In The Government Legal Service -v- Brookes, the Employment Appeal Tribunal (EAT) upheld a tribunal’s decision that a failure to make adjustments to the job application process for a candidate with Asperger’s syndrome amounted to indirect discrimination.
What were the facts?
Ms Brookes is a law graduate who applied for a job as a trainee solicitor with the Government Legal Service (GLS). The GLS receives thousands of applications for these roles and competition is fierce. The application process in this case required candidates, including Ms Brookes, to sit a multiple choice, psychometric test called a “Situational Judgment Test (SJP)”. The provision, criterion or practice ("PCP") for getting through to interview stage required candidates to pass the online SJP and two other tests.
Ms Brooks informed the GLS that she had Asperger’s syndrome. She asked them to make adjustments to the test so that she could reply in narrative form. The GLS had no alternative test available to Ms Brookes although they did allow her more time. She took the test, failed and did not get the job. She claimed that the GLS had indirectly discriminated against her on the grounds of her disability under (section 19 of the Equality Act 2010).
The tribunal found that the GLS had indirectly discriminated against Ms Brookes: they had failed to comply with their duty to make reasonable adjustments and had treated her unfavourably because of something arising in consequence of her disability. They were ordered to pay £860, to give a written apology and to review their procedures to allow more flexibility.

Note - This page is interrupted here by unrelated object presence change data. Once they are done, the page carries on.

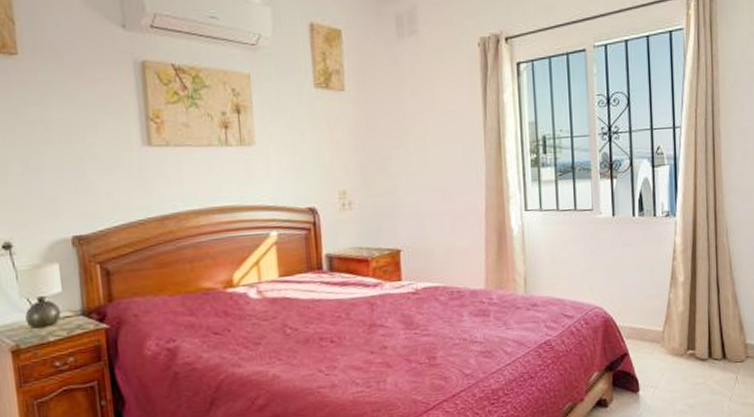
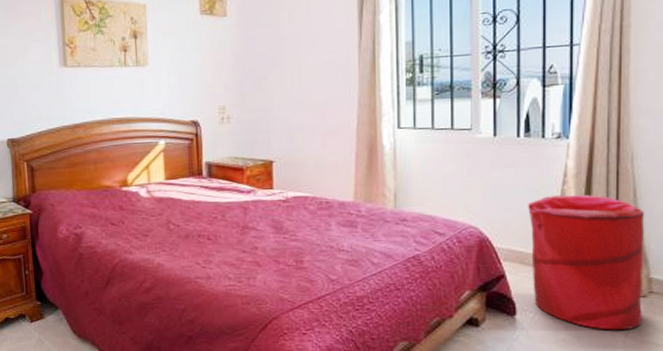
laundry hamper: none [645,269,742,397] -> present [528,194,644,331]

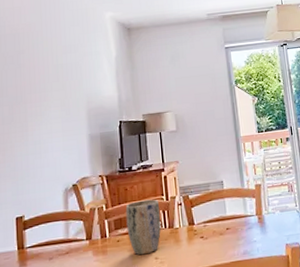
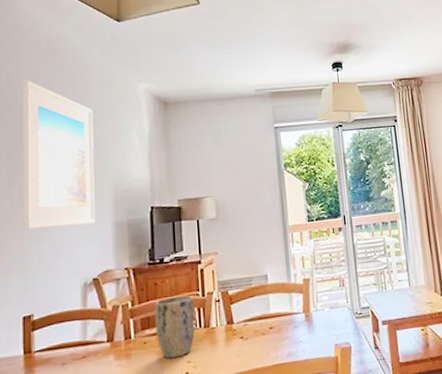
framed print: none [7,12,73,143] -> present [22,80,95,230]

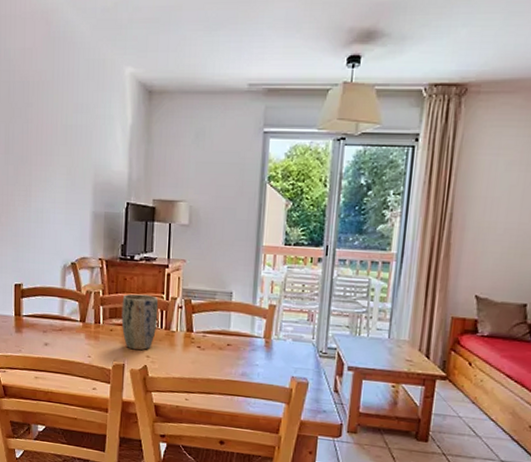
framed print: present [22,80,95,230] -> none [16,55,80,211]

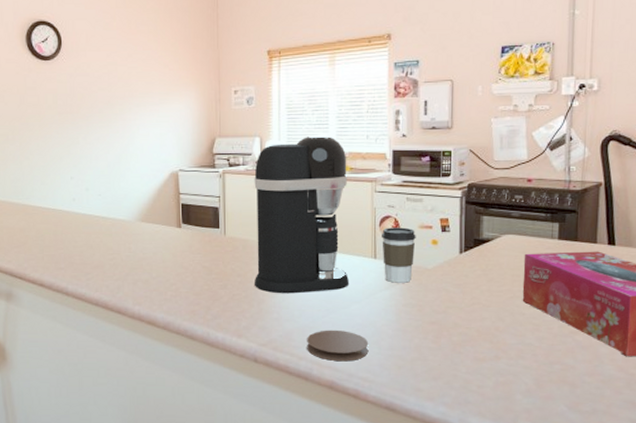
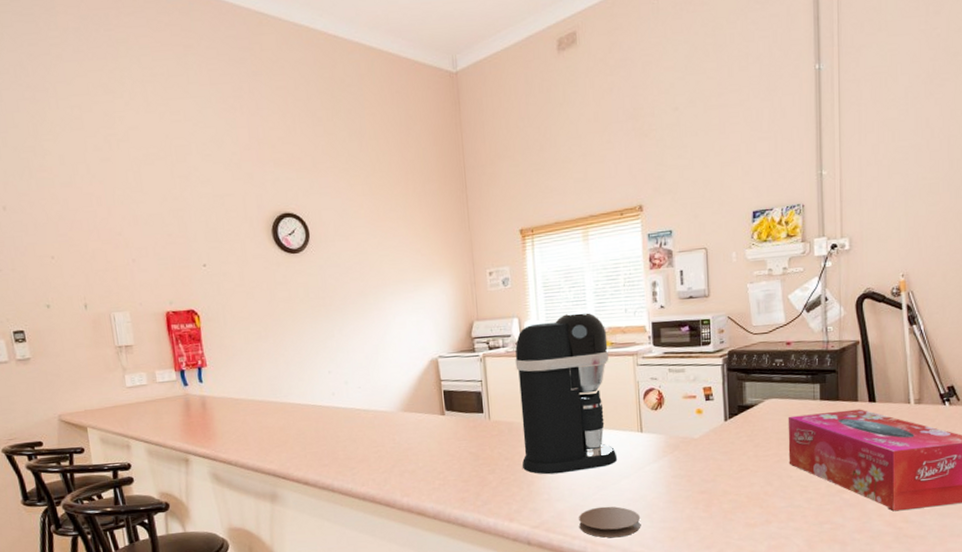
coffee cup: present [382,227,416,283] -> none [646,399,681,455]

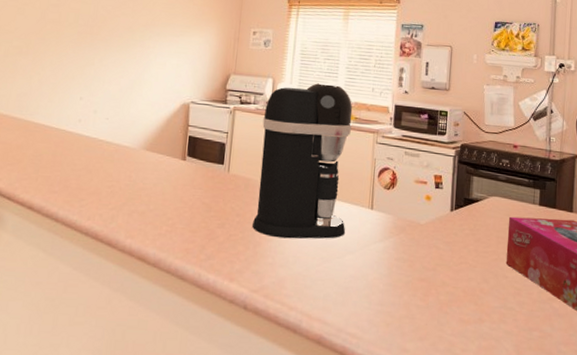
coaster: present [579,506,641,538] -> none [298,279,360,315]

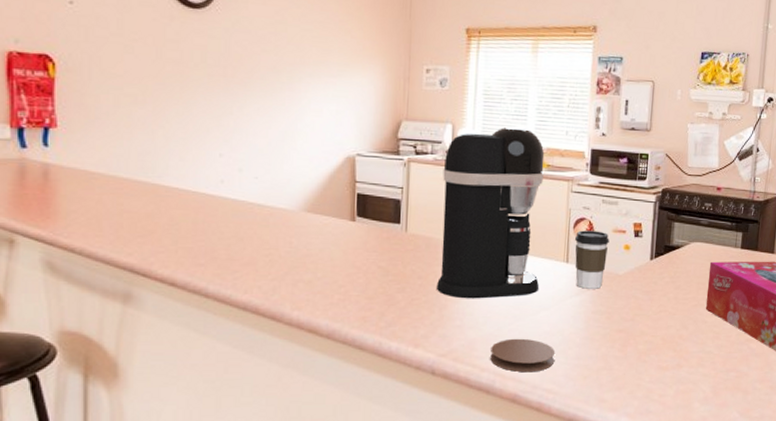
coaster: none [298,279,360,315] -> present [490,338,556,373]
coffee cup: none [379,179,412,237] -> present [575,230,609,289]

The GLS appealed and the Employment Appeal Tribunal (EAT) reviewed the tribunal’s decision. The EAT agreed with the tribunal that:
- the provision, criterion or practice ("PCP") for the role – that of taking and passing the online SJP - served a legitimate aim. It was there to test a fundamental competency required of GLS trainees, namely the ability to make effective decisions;
- however, the GLS’ means of achieving that aim were not proportionate. Accordingly, Ms Brookes’ complaint of indirect discrimination succeeded; and
- the PCP had placed Ms Brookes at a particular disadvantage, by comparison with those non-disabled candidates who did not have Asperger's.
The EAT gave multiple reasons for rejecting the GLS’s appeal. They had known about her disability and the fact that the PCP would cause a group disadvantage (i.e. for all those with Asperger’s). Also, the tribunal had been right to assess Ms Brookes’ demeanour, background and experience to find out if she had suffered personal disadvantage. They concluded she fitted the profile of those that would be disadvantaged; she was intelligent and resourceful and had paralegal experience, which included decision-making. Expert evidence from Ms Brookes’ psychiatrist had confirmed that a multiple choice format test such as the PCT would be inappropriate for and disadvantage her. The GLS had not proposed any reason why she had failed the test other than her Asperger’s.
The adjustments Ms Brookes had proposed were reasonable – the GLS could have assessed her and others with Asperger’s by requesting answers in narrative.
This decision is a reminder to employers that unsuccessful job applicants can make a claim against employers if the applicant suffers discrimination during the process. It is important for employers to check that prospective candidates have the ability required for the job – but, in this case, a psychometric test was not the only way to achieve the required results.